# [Instruction]
Beginning at the line containing "minna kitchen komeco" and continuing to the end of the records below, give each line again exactly as it stands, and only those lines.

Dataset excerpts
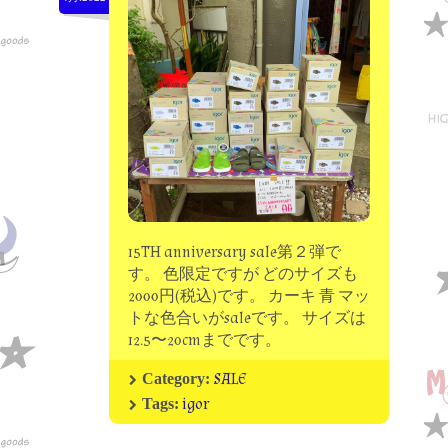
moon chip trip original
my account
Store
minna kitchen komeco
contact
15TH anniversary sale第２弾で
す。 色限定ですが どのサイズも
2000円(税込)です。 カーキ 青 マッ
トな色合いがsaleです。 サイズは
12.5〜20cmまでです。
SALE
Category:
igor
Tags:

# [Result of this exercise]
minna kitchen komeco
contact
15TH anniversary sale第２弾で
す。 色限定ですが どのサイズも
2000円(税込)です。 カーキ 青 マッ
トな色合いがsaleです。 サイズは
12.5〜20cmまでです。
SALE
Category:
igor
Tags:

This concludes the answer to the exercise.